The Cincomarzada was a failed Carlist attempt to conquer the city of Zaragoza on 5 March 1838. Nowadays it is a popular holiday in Zaragoza commemorating the heroic behaviour of the citizens during the First Carlist War.

== Background ==
Zaragoza held a very strategic position, garrisoned by a good amount of liberal troops. As the Carlist army was supposedly far away, most of the garrison soldiers were sent away in February 1838 to strengthen an army that had to fight against Basilio Garcia's expedition, who was trying to reach the Maestrazgo and join with Cabrera from La Mancha.
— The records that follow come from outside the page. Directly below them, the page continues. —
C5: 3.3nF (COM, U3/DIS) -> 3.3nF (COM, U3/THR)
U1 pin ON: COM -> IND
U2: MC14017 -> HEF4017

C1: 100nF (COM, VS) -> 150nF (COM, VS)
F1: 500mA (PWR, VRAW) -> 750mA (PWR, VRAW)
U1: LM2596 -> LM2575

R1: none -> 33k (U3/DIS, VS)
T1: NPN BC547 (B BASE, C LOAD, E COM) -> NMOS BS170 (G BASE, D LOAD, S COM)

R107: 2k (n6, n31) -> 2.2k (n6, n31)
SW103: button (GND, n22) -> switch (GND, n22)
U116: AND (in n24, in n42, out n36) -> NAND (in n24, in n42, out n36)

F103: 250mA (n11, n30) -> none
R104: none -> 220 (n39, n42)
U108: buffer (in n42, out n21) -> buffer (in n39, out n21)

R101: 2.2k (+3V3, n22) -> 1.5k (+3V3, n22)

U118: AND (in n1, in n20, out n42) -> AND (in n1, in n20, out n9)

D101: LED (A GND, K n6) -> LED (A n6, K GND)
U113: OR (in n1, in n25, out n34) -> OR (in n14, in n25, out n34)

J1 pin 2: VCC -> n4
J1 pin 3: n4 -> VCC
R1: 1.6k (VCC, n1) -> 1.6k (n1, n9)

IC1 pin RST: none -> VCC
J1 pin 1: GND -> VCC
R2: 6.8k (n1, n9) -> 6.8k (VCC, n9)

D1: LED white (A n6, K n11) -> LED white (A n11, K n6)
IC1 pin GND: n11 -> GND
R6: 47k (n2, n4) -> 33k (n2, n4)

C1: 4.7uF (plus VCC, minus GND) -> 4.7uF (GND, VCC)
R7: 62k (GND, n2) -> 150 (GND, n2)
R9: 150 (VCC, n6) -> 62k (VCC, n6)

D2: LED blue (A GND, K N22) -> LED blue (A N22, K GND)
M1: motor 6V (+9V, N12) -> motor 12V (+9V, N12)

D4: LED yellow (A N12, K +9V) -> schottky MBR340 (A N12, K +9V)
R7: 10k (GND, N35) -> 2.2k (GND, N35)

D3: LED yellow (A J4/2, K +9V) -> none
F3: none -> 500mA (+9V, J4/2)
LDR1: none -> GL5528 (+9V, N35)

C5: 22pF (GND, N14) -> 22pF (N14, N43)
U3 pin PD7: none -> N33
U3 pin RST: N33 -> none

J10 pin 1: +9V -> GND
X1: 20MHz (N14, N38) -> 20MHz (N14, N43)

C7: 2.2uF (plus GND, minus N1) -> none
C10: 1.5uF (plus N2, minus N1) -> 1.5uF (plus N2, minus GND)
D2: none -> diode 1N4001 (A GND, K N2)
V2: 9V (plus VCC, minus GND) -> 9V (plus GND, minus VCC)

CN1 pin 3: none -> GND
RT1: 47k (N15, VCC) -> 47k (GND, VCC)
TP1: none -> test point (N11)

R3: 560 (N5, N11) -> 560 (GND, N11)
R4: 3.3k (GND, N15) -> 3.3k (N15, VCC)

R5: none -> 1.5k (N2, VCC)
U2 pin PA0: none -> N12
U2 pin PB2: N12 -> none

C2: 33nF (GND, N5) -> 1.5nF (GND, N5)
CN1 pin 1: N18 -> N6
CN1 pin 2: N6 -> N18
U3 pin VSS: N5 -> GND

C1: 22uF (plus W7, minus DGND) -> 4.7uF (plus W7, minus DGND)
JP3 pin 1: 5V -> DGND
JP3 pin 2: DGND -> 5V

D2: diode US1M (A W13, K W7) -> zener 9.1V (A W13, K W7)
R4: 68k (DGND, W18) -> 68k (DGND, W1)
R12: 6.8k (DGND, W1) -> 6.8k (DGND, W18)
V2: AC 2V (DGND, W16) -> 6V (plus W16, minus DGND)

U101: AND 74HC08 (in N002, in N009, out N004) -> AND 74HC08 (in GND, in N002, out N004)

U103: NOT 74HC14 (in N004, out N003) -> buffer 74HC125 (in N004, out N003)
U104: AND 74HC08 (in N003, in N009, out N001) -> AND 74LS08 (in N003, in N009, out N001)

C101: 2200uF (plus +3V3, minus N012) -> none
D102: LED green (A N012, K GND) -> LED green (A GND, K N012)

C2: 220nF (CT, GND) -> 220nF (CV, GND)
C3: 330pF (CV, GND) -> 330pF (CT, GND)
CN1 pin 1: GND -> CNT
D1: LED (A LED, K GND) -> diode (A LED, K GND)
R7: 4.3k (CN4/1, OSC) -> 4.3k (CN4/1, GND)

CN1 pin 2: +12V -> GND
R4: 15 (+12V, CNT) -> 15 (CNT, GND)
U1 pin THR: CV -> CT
When Cabrera heard that Zaragoza was almost defenceless, he sent Juan Cabañero y Esponera to seize the city with 2800 infantry and 300 cavalry. He simply wanted to plunder the city, as those men were not enough to keep Zaragoza for long in Carlist hands.

== Battle ==
The night of 5 March 1838, Juan Cabañero's troops occupied most of the city by surprise, but faced to the resistance of its inhabitants and the news that the garrisons were coming back, the Carlists fled. After the failure of the Carlist army, the city received the title of "Siempre Heroica" (always heroic) and a street was named after this day (Cinco de Marzo).

== Curiosities ==
It is said that after seizing the city, Cabañero ordered a hot chocolate, but he had to run away before tasting it. In 1840, when he had already joined the Liberals and he went to Zaragoza as part of the Liberal Army to fight against Cabrera, the zaragozans were shouting at him: "Cabañero, your chocolate is already cold!"